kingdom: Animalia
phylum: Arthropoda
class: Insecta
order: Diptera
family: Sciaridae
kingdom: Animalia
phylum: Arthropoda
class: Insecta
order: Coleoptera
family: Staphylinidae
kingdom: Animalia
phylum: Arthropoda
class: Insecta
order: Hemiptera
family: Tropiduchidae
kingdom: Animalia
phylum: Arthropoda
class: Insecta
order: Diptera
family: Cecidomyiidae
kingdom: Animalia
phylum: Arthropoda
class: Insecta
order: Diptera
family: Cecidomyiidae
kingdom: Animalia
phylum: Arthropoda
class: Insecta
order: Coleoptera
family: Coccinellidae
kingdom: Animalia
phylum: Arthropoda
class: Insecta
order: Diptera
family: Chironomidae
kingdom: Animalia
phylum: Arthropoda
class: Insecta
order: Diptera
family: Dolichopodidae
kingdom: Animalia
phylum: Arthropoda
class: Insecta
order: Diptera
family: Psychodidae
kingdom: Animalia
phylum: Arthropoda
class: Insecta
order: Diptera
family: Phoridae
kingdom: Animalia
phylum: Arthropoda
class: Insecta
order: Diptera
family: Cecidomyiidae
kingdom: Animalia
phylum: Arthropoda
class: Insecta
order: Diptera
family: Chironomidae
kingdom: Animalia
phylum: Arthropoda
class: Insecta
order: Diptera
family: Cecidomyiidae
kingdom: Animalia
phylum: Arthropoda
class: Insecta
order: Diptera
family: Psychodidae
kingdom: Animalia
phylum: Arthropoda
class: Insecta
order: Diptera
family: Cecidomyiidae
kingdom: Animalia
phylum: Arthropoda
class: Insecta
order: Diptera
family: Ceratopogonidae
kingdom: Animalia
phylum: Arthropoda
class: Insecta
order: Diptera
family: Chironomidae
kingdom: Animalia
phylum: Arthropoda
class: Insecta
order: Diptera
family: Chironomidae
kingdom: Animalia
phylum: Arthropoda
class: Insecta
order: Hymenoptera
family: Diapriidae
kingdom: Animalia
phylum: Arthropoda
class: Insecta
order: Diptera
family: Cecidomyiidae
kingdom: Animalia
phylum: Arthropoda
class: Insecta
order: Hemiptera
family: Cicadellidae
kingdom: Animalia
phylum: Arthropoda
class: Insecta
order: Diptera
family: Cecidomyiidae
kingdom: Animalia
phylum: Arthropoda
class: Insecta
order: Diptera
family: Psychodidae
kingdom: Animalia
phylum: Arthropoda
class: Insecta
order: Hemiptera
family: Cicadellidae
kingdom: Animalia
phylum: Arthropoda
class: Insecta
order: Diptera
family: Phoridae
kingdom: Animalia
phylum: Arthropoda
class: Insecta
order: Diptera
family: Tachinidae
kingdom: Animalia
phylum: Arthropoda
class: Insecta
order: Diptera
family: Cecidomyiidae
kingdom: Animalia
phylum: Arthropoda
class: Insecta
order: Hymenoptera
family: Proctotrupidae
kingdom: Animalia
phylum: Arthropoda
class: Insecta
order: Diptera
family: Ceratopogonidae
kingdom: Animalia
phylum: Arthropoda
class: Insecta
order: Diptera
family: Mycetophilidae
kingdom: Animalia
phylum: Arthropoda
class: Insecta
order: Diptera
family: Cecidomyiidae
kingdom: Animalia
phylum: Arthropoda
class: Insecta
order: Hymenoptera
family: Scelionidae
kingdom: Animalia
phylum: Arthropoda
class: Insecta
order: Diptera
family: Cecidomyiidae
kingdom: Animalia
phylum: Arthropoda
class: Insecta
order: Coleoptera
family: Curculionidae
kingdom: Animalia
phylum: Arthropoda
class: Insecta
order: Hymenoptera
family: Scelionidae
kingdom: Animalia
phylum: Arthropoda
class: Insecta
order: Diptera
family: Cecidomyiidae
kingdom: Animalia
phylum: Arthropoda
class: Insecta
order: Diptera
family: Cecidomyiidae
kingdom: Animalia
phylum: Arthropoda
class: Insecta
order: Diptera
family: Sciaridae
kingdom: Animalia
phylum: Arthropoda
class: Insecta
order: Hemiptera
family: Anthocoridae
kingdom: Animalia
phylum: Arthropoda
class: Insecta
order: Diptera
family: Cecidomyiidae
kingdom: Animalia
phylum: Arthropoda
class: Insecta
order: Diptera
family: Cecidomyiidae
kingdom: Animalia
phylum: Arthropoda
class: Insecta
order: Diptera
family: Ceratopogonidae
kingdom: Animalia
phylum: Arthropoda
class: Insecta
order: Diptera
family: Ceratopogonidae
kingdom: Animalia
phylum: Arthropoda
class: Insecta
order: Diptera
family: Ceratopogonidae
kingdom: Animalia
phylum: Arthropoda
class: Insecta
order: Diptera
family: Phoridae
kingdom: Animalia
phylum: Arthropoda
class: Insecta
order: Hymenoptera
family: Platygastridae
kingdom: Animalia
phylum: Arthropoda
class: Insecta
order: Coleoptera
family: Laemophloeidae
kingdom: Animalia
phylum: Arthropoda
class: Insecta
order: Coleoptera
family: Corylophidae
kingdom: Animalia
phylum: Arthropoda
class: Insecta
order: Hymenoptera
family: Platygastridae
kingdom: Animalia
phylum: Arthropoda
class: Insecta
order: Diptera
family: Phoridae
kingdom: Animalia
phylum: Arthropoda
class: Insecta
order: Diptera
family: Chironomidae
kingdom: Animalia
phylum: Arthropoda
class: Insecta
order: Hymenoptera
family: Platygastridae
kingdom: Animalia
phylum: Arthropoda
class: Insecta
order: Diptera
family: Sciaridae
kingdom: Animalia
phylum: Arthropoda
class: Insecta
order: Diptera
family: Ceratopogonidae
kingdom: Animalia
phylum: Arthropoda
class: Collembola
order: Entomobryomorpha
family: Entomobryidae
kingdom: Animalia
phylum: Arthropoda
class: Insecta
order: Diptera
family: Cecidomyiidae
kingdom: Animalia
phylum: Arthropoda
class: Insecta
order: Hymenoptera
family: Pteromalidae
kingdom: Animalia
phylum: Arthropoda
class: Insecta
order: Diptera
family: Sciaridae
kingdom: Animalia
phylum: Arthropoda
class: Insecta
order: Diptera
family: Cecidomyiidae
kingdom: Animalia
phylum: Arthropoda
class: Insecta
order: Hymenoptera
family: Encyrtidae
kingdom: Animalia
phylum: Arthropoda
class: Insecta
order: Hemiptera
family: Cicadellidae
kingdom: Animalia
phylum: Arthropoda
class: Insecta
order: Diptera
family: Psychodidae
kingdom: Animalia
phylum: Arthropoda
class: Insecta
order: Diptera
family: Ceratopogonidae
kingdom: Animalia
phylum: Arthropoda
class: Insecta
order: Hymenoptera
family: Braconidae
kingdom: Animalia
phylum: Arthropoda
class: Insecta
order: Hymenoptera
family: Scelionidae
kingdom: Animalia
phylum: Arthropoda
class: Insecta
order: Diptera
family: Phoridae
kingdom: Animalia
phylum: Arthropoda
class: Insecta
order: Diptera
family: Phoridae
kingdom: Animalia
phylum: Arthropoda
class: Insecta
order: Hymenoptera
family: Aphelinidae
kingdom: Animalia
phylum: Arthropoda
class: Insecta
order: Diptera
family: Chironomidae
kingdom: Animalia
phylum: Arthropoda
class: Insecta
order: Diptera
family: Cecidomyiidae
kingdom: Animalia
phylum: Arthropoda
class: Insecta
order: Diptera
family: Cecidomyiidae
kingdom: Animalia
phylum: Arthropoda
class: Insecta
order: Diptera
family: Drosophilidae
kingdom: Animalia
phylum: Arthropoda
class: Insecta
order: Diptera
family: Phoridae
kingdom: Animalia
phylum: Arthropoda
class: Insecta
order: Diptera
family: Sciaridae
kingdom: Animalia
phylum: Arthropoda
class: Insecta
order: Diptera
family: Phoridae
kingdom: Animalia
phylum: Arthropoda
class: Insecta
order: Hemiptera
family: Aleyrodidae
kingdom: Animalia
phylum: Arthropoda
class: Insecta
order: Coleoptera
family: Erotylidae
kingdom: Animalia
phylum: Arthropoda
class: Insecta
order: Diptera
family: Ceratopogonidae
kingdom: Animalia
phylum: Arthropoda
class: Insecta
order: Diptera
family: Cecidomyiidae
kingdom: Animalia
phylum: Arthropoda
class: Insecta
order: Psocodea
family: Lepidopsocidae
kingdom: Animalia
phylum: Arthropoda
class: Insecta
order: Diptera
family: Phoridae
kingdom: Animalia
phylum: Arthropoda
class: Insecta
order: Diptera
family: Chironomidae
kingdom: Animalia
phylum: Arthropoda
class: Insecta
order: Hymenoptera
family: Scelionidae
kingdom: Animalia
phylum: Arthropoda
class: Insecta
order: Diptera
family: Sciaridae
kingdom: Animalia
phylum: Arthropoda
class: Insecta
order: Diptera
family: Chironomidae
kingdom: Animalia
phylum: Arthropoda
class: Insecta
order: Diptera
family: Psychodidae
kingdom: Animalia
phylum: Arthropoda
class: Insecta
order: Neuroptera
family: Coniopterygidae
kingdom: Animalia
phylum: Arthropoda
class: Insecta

◆ ◆ ◆

Aim of the exercise: Copy out the material from its first line through the first line that contains "family: Tachinidae", both included.

Task answer:
kingdom: Animalia
phylum: Arthropoda
class: Insecta
order: Diptera
family: Sciaridae
kingdom: Animalia
phylum: Arthropoda
class: Insecta
order: Coleoptera
family: Staphylinidae
kingdom: Animalia
phylum: Arthropoda
class: Insecta
order: Hemiptera
family: Tropiduchidae
kingdom: Animalia
phylum: Arthropoda
class: Insecta
order: Diptera
family: Cecidomyiidae
kingdom: Animalia
phylum: Arthropoda
class: Insecta
order: Diptera
family: Cecidomyiidae
kingdom: Animalia
phylum: Arthropoda
class: Insecta
order: Coleoptera
family: Coccinellidae
kingdom: Animalia
phylum: Arthropoda
class: Insecta
order: Diptera
family: Chironomidae
kingdom: Animalia
phylum: Arthropoda
class: Insecta
order: Diptera
family: Dolichopodidae
kingdom: Animalia
phylum: Arthropoda
class: Insecta
order: Diptera
family: Psychodidae
kingdom: Animalia
phylum: Arthropoda
class: Insecta
order: Diptera
family: Phoridae
kingdom: Animalia
phylum: Arthropoda
class: Insecta
order: Diptera
family: Cecidomyiidae
kingdom: Animalia
phylum: Arthropoda
class: Insecta
order: Diptera
family: Chironomidae
kingdom: Animalia
phylum: Arthropoda
class: Insecta
order: Diptera
family: Cecidomyiidae
kingdom: Animalia
phylum: Arthropoda
class: Insecta
order: Diptera
family: Psychodidae
kingdom: Animalia
phylum: Arthropoda
class: Insecta
order: Diptera
family: Cecidomyiidae
kingdom: Animalia
phylum: Arthropoda
class: Insecta
order: Diptera
family: Ceratopogonidae
kingdom: Animalia
phylum: Arthropoda
class: Insecta
order: Diptera
family: Chironomidae
kingdom: Animalia
phylum: Arthropoda
class: Insecta
order: Diptera
family: Chironomidae
kingdom: Animalia
phylum: Arthropoda
class: Insecta
order: Hymenoptera
family: Diapriidae
kingdom: Animalia
phylum: Arthropoda
class: Insecta
order: Diptera
family: Cecidomyiidae
kingdom: Animalia
phylum: Arthropoda
class: Insecta
order: Hemiptera
family: Cicadellidae
kingdom: Animalia
phylum: Arthropoda
class: Insecta
order: Diptera
family: Cecidomyiidae
kingdom: Animalia
phylum: Arthropoda
class: Insecta
order: Diptera
family: Psychodidae
kingdom: Animalia
phylum: Arthropoda
class: Insecta
order: Hemiptera
family: Cicadellidae
kingdom: Animalia
phylum: Arthropoda
class: Insecta
order: Diptera
family: Phoridae
kingdom: Animalia
phylum: Arthropoda
class: Insecta
order: Diptera
family: Tachinidae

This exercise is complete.